Beyoncé referenced her own FUPA in the September 2018 issue of Vogue, the publication’s largest and most influential of the year. It’s the latest in a long line of Beyoncé-breaks-the-internet moments: In February 2017, her pregnancy announcement inspired a thousand floral photo shoots. Later than month, her very pregnant Grammys performance destroyed our mortal souls. In summer 2018, Coachella was unofficially rebranded as Beychella after she gave the live performance of the year to tens of thousands of sweaty influencers.
And, in August 2018, Beyoncé freed the FUPA.
She did so without the usual apologetic exposition that celebrities often make when discussing any part of their body that has grown larger for any reason at all, even if that reason is a child developing inside.
“To this day, my arms, shoulders, breasts, and thighs are fuller,” Beyoncé says in the Vogue article, which is essentially a collection of miniature essays on various subjects, including, for the first time, her twin pregnancy and childbirth, and her body thereafter. “I have a little mommy pouch, and I’m in no rush to get rid of it,” she writes. “I think it’s real. Whenever I’m ready to get a six-pack, I will go into beast zone and work my ass off until I have it. But right now, my little FUPA and I feel like we are meant to be.”
For those who are unfamiliar, FUPA stands for Fat Upper Pussy Area — and I’m almost certain the acronym has never been printed in the hallowed pages of Vogue before this day. Technically, it refers to the part of the body just above the vulva and just below the belly that can hold weight, particularly after a woman has been pregnant. In Vogue, Beyoncé shared a lot of details of her pregnancy with twins Rumi and Sir — the toxemia, the bed rest, the emergency C-section, and, of course, the FUPA. She acknowledged her FUPA as a statement of fact, a physical reality that she’s embraced instead of a problem she’s got to Master Cleanse herself of with a quickness.

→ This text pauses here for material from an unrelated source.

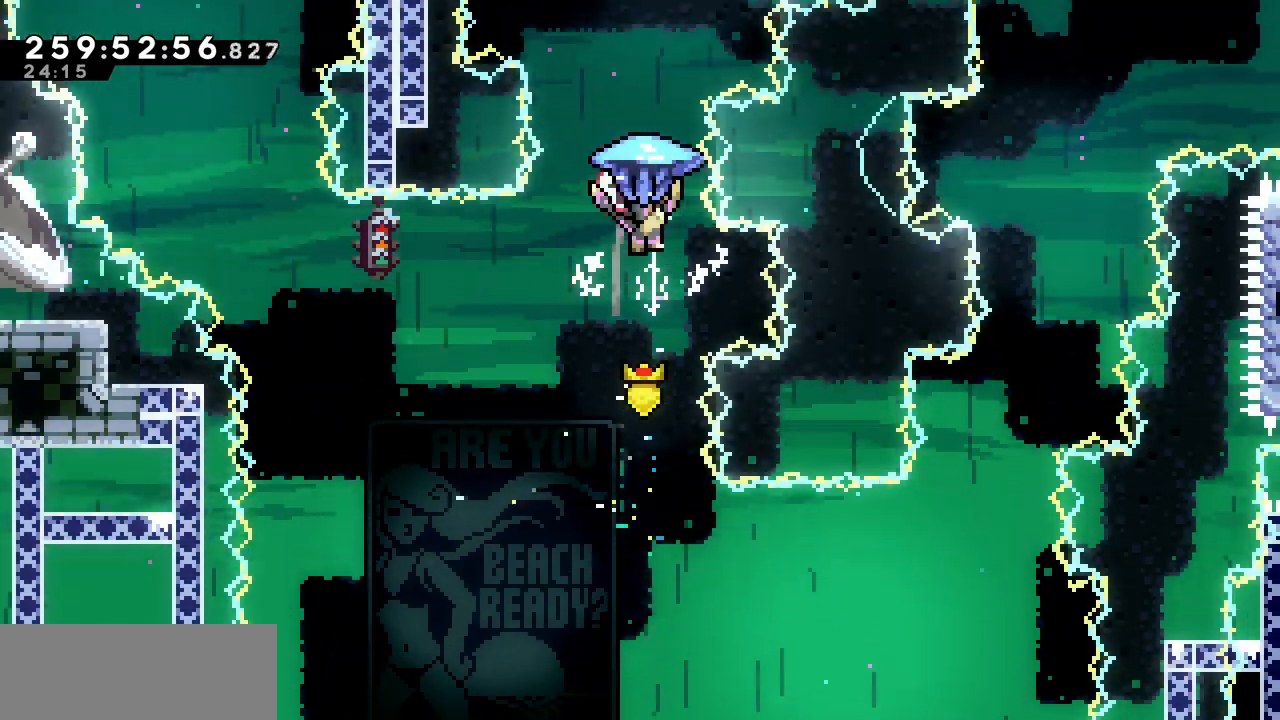
{"keys": ["down"], "events": [[200, "down", "down"], [383, "x", "up"]]}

It was refreshing to read a story like that from Beyoncé, who is typically private with the details of her personal and family life, and has historically been silent on the state of the area above her pussy. Perhaps more refreshing, though, was to see her speak so candidly about having a body part that, when referred to in such terms, tends to either scandalize people or leave them nervously looking for a way to tell you you’re just imagining things.

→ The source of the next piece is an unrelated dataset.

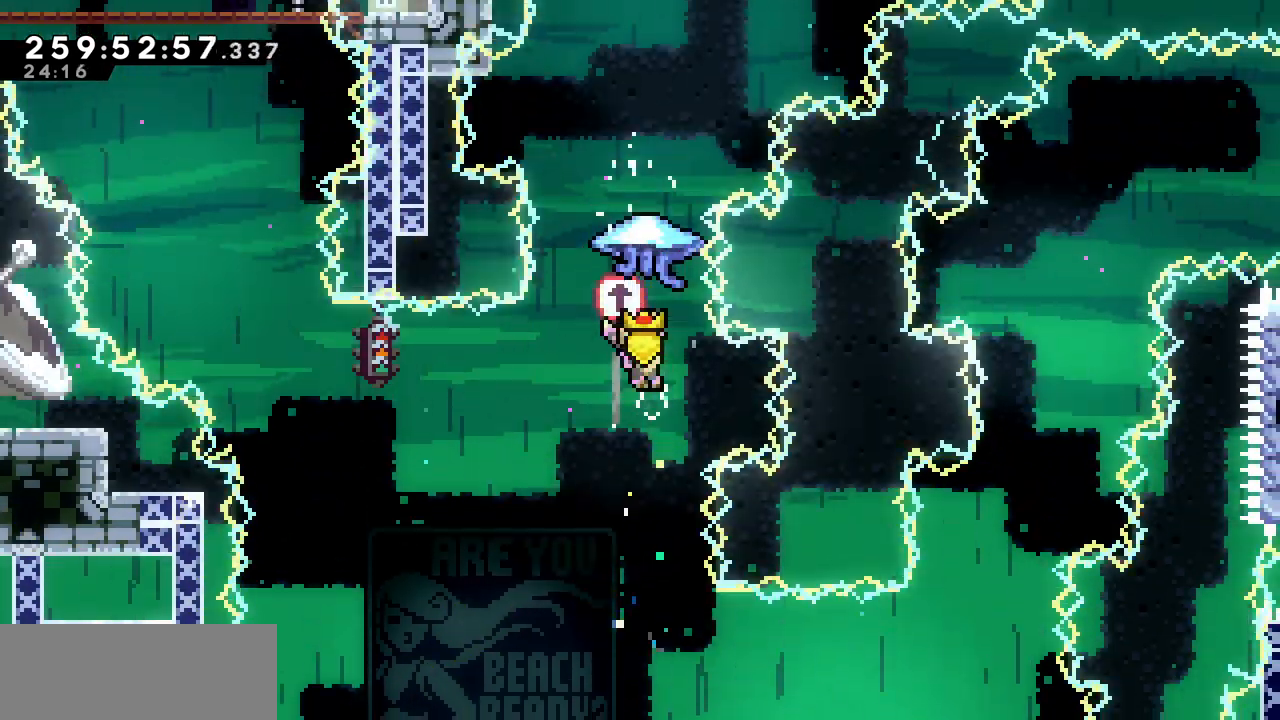
{"keys": ["up", "x"], "events": [[50, "up", "down"], [83, "down", "up"], [167, "c", "down"], [250, "c", "up"], [350, "x", "down"]]}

Women are frequently told to “embrace their curves” and “love their shape” and “celebrate their stretch marks” — but when it comes to the less glamorous aspects of weight gain, particularly in areas of the body that don’t have traditional sex appeal, it’s a different story. For example, the September issue of Vogue UK, Rihanna addressed the public’s fascination with her own weight gain. Her comfort with her changing body was refreshing, but she also posited the fat around her midsection as the cost of doing business with a big butt.
"[Having a butt] comes with a price," she said in the interview. "You want to have a butt, then you have a gut."
In other words, having big boobs and a big ass is acceptable, and having a belly (however small that belly might be) is a drawback. The FUPA certainly fits under the belly-fat umbrella, but Beyoncé didn’t treat it as a drawback. She took Rihanna's "cost of doing business" and raised it to "the natural order of things.” Like mine, Beyonce's FUPA just is.
I have to admit: by its most rigid definition, I don’t actually have a FUPA: Mine is just your standard, run of the mill belly. I also don’t have children, so the weight I carry around my midsection can’t be explained away by adorable future Forbes list babies (but probably has something to do with my adorable genetics and that adorable pizza I like to eat from time to time). Still, for Beyoncé, whose public image is about as close to perfection as one can get, to insert herself squarely into the heart of FUPA culture feels like an unexpected win, the kind I never knew I always wanted.